▶ [Directive]: Copy the records below exactly, leaving out any pictures.

Information provided Start Marker

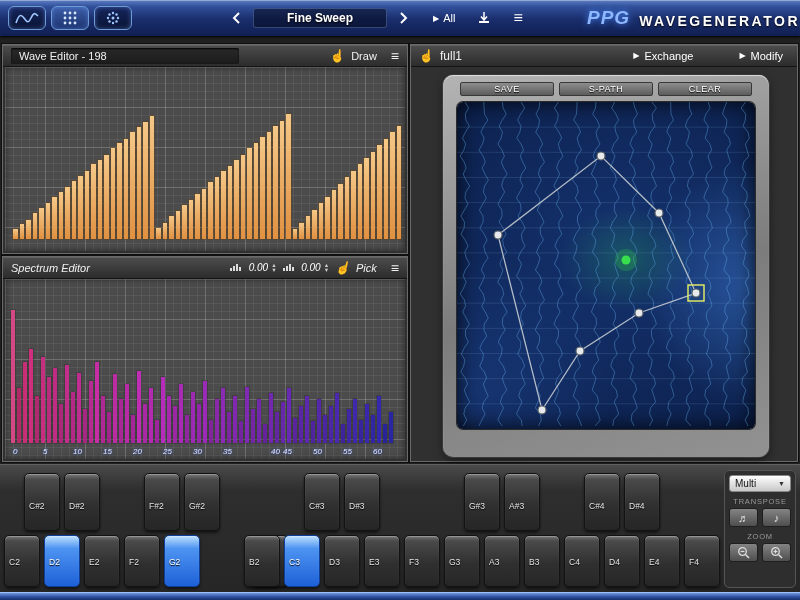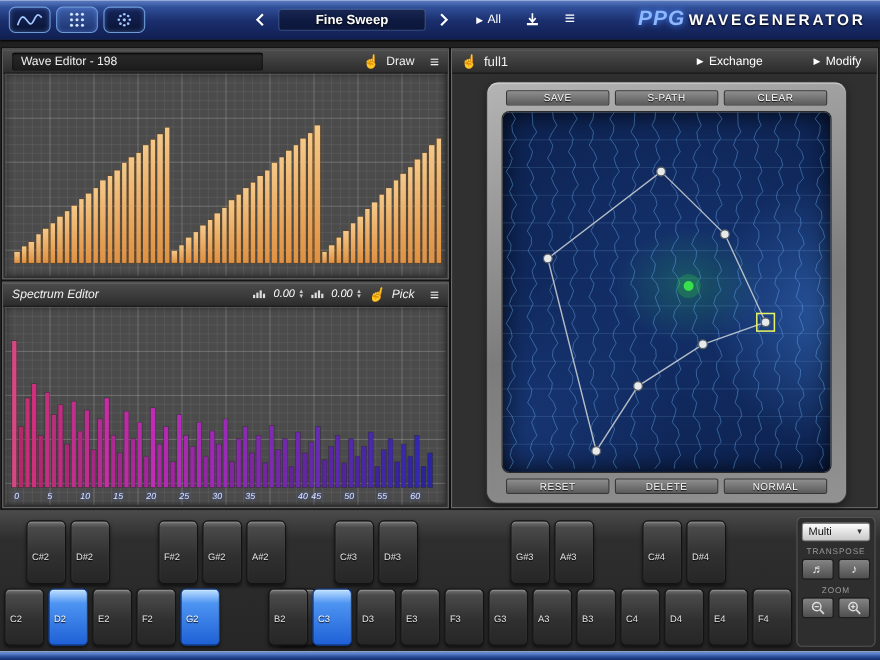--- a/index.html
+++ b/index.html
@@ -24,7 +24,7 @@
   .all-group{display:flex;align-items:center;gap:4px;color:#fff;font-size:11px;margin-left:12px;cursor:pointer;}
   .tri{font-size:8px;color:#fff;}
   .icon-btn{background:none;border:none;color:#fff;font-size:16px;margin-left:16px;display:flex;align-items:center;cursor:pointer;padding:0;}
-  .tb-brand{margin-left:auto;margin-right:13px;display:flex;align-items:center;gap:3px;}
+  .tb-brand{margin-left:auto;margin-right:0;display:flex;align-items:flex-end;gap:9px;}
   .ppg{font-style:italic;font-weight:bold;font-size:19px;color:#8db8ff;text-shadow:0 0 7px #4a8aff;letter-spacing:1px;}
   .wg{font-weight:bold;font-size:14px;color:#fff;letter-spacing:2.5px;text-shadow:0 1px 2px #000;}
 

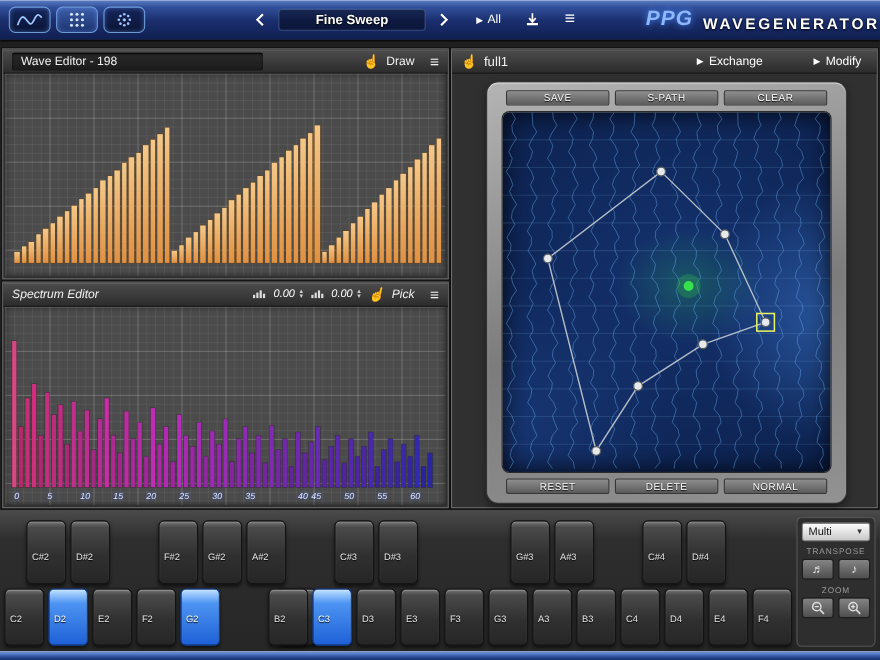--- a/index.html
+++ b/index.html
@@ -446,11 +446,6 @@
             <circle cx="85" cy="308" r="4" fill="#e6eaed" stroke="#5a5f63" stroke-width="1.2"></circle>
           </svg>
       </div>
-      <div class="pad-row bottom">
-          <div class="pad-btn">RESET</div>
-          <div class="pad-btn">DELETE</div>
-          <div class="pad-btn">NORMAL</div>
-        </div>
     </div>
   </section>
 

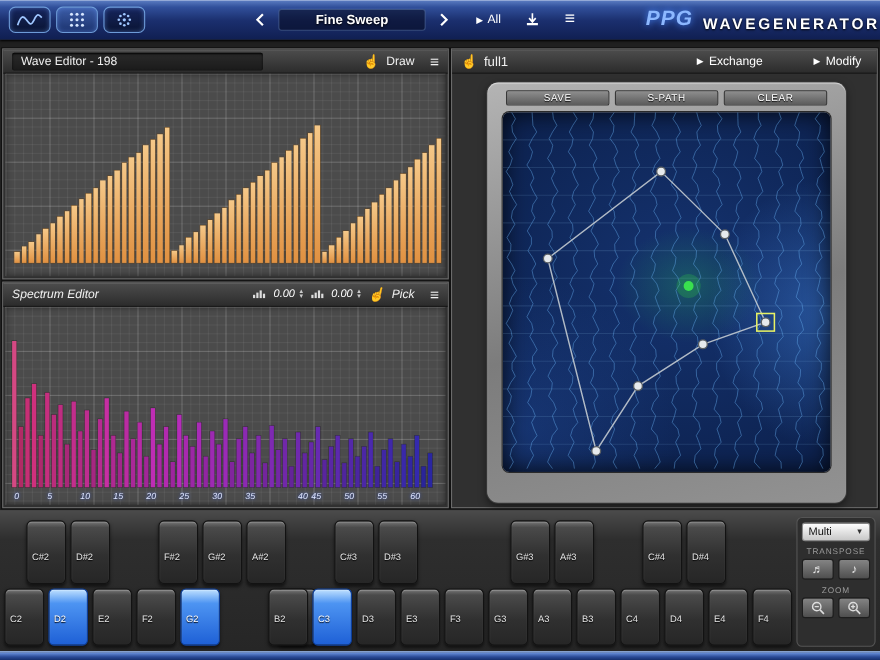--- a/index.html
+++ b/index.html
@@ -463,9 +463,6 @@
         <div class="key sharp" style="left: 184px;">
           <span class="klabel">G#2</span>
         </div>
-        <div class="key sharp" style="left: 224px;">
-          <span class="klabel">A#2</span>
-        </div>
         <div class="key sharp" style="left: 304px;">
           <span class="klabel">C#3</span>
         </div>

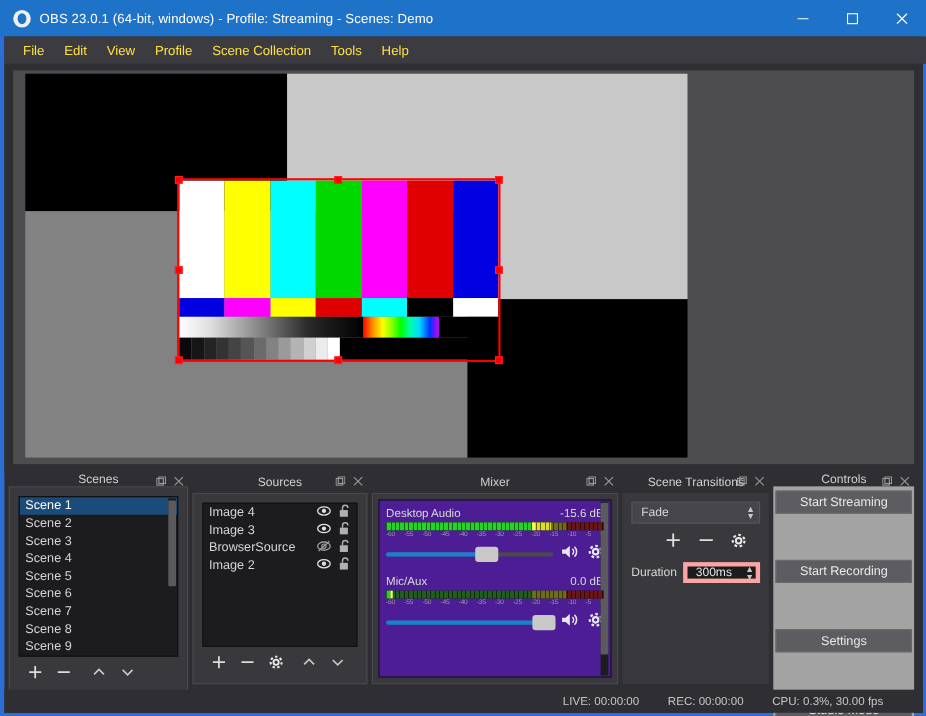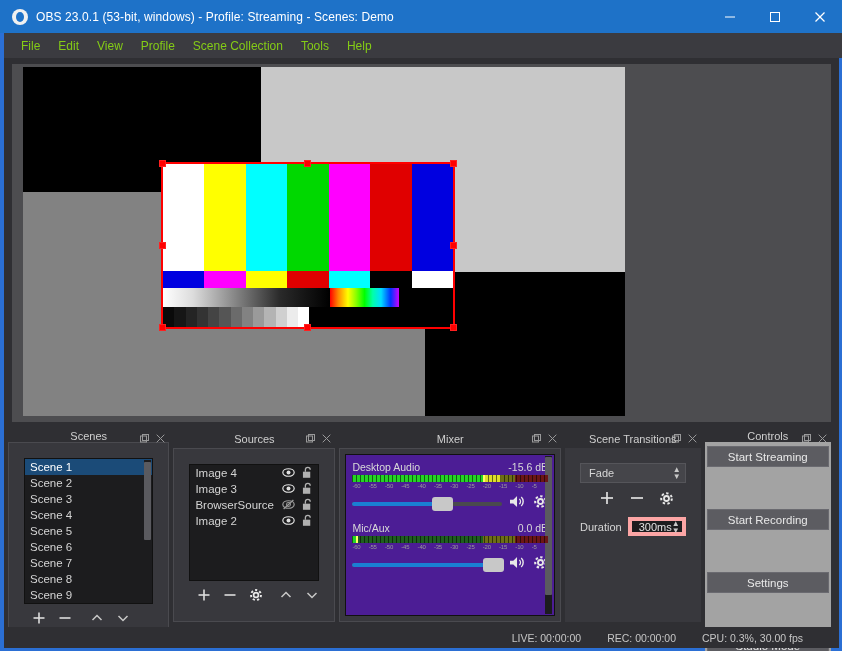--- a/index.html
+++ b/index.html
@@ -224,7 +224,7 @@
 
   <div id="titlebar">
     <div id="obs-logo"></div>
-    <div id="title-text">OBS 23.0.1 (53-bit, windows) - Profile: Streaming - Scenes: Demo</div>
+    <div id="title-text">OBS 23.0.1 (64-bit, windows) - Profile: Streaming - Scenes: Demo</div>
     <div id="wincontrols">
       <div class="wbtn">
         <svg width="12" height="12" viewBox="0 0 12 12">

Information provided End Marker

▶ [Response to the task]:
--- a/index.html
+++ b/index.html
@@ -24,7 +24,7 @@
   .all-group{display:flex;align-items:center;gap:4px;color:#fff;font-size:11px;margin-left:12px;cursor:pointer;}
   .tri{font-size:8px;color:#fff;}
   .icon-btn{background:none;border:none;color:#fff;font-size:16px;margin-left:16px;display:flex;align-items:center;cursor:pointer;padding:0;}
-  .tb-brand{margin-left:auto;margin-right:13px;display:flex;align-items:center;gap:3px;}
+  .tb-brand{margin-left:auto;margin-right:0;display:flex;align-items:flex-end;gap:9px;}
   .ppg{font-style:italic;font-weight:bold;font-size:19px;color:#8db8ff;text-shadow:0 0 7px #4a8aff;letter-spacing:1px;}
   .wg{font-weight:bold;font-size:14px;color:#fff;letter-spacing:2.5px;text-shadow:0 1px 2px #000;}
 

--- a/index.html
+++ b/index.html
@@ -446,11 +446,6 @@
             <circle cx="85" cy="308" r="4" fill="#e6eaed" stroke="#5a5f63" stroke-width="1.2"></circle>
           </svg>
       </div>
-      <div class="pad-row bottom">
-          <div class="pad-btn">RESET</div>
-          <div class="pad-btn">DELETE</div>
-          <div class="pad-btn">NORMAL</div>
-        </div>
     </div>
   </section>
 

--- a/index.html
+++ b/index.html
@@ -463,9 +463,6 @@
         <div class="key sharp" style="left: 184px;">
           <span class="klabel">G#2</span>
         </div>
-        <div class="key sharp" style="left: 224px;">
-          <span class="klabel">A#2</span>
-        </div>
         <div class="key sharp" style="left: 304px;">
           <span class="klabel">C#3</span>
         </div>

--- a/index.html
+++ b/index.html
@@ -224,7 +224,7 @@
 
   <div id="titlebar">
     <div id="obs-logo"></div>
-    <div id="title-text">OBS 23.0.1 (53-bit, windows) - Profile: Streaming - Scenes: Demo</div>
+    <div id="title-text">OBS 23.0.1 (64-bit, windows) - Profile: Streaming - Scenes: Demo</div>
     <div id="wincontrols">
       <div class="wbtn">
         <svg width="12" height="12" viewBox="0 0 12 12">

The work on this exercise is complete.